ESF school's staff want chairman out

PUBLISHED : Sunday, 21 December, 2003, 12:00am
UPDATED : Sunday, 21 December, 2003, 12:00am

Kennedy School teachers have demanded that their council chairman resign after a meeting with parents over the controversial decision not to renew the principal's contract.


A letter, signed 'all staff at Kennedy School', was sent to Sunil Nanda, the Pokfulam school's council chairman, and Parent Teacher Association chairman Nury Vittachi, and forwarded to the English School Foundation (ESF).


The letter reads: 'Staff at Kennedy School would like to reiterate their position ... and ask for the resignation of the chairman of the school council.'


ESF chairman Jal Shroff, who received a copy of the letter, said it was the decision of the entire school council and Kennedy School over whether Mr Nanda should resign. 'At present he has the backing of the ESF executive. I am sure he will act in the interests of the school.'


Mr Nanda reacted angrily yesterday, saying he would not resign. 'This is an unsigned letter that reflects poorly on the writers. The allegations are baseless and farcical, and are sadly an embarrassment to the school.'


Mr Vittachi said: 'The allegations are absurd. There were around 10 non-parents there who weren't invited, 90 per cent of them being teachers.'


He also denied the teachers were gagged at the meeting. In the letter, teachers also demanded to know why a former parent spoke at a meeting to discuss principal Vanessa Bingham's departure.
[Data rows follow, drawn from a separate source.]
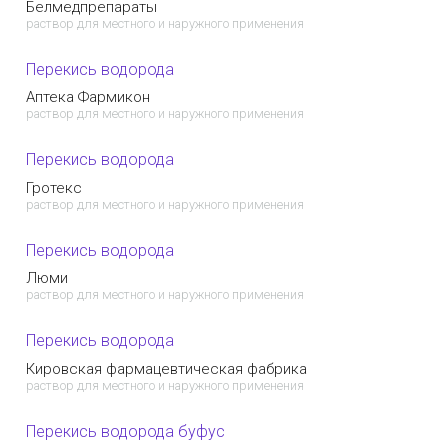
Белмедпрепараты
раствор для местного и наружного применения
Перекись водорода
Аптека Фармикон
раствор для местного и наружного применения
Перекись водорода
Гротекс
раствор для местного и наружного применения
Перекись водорода
Люми
раствор для местного и наружного применения
Перекись водорода
Кировская фармацевтическая фабрика
раствор для местного и наружного применения
Перекись водорода буфус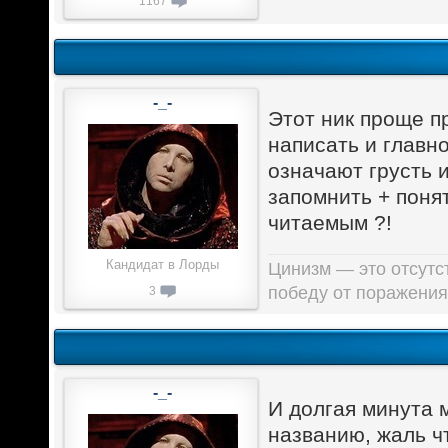
1167
-_-
Этот ник проще пр
написать и главно
означают грусть и
запомнить + понят
читаемым ?!
Кандидат в Лорды
Цинизм — это отсутст
победу от поражения
3
-_-
И долгая минута 
названию, жаль чт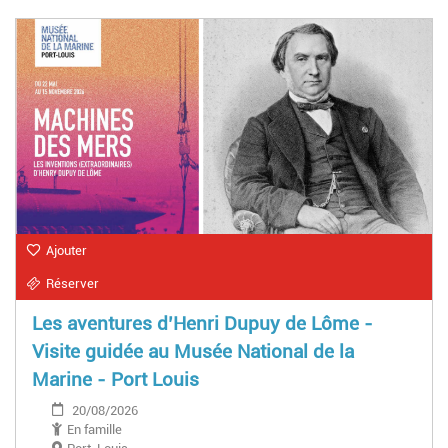
Ajouter
Réserver
Les aventures d’Henri Dupuy de Lôme -
Visite guidée au Musée National de la
Marine - Port Louis
20/08/2026
En famille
The teachers are criticising the way a December 12 meeting was conducted, suggesting it was set up to win support for the controversial decision, made on the school council's recommendation not to renew Ms Bingham's contract, which expires next August. The ESF accepted the recommendation.


Catherine McGrath, whose son attended Kennedy but has since moved to another school, aired her grievances at the meeting and left without answering questions about her claims. 'If either of yourselves were unaware that she was no longer a parent then your knowledge of the school is questionable,' said the teachers in the letter, adding that if they were aware, then their motives were 'suspect'.


The teachers also claim that neither Mr Nanda nor Mr Vittachi gave satisfactory explanations over 38 alleged complaints about the principal. Staff have also leaked an e-mail from Mr Nanda to Ms Bingham dated May 15 which described her as 'such a good principal'.


Mr Nanda responded: 'I am not ashamed of that e-mail. It demonstrates my personal objectivity.'


He added: 'The process as laid down in the ESF ordinance has been strictly adhered to and our decision is final. We have been circumspect and considered all aspects, particularly parental concerns and the findings of the review carried out by the ESF's education officers [in October].'


Parent Laurel Dillon, who was at the meeting, said many parents supported the council's action.


But Jackie Simpson, the school's nurse and a parent, did not believe those who spoke against the principal represented the majority. 'The number of complaints is not large enough to warrant not renewing her contract,' she said.


Negotiations between the ESF and Ms Bingham over her early departure are continuing. Ms Bingham was unavailable for comment.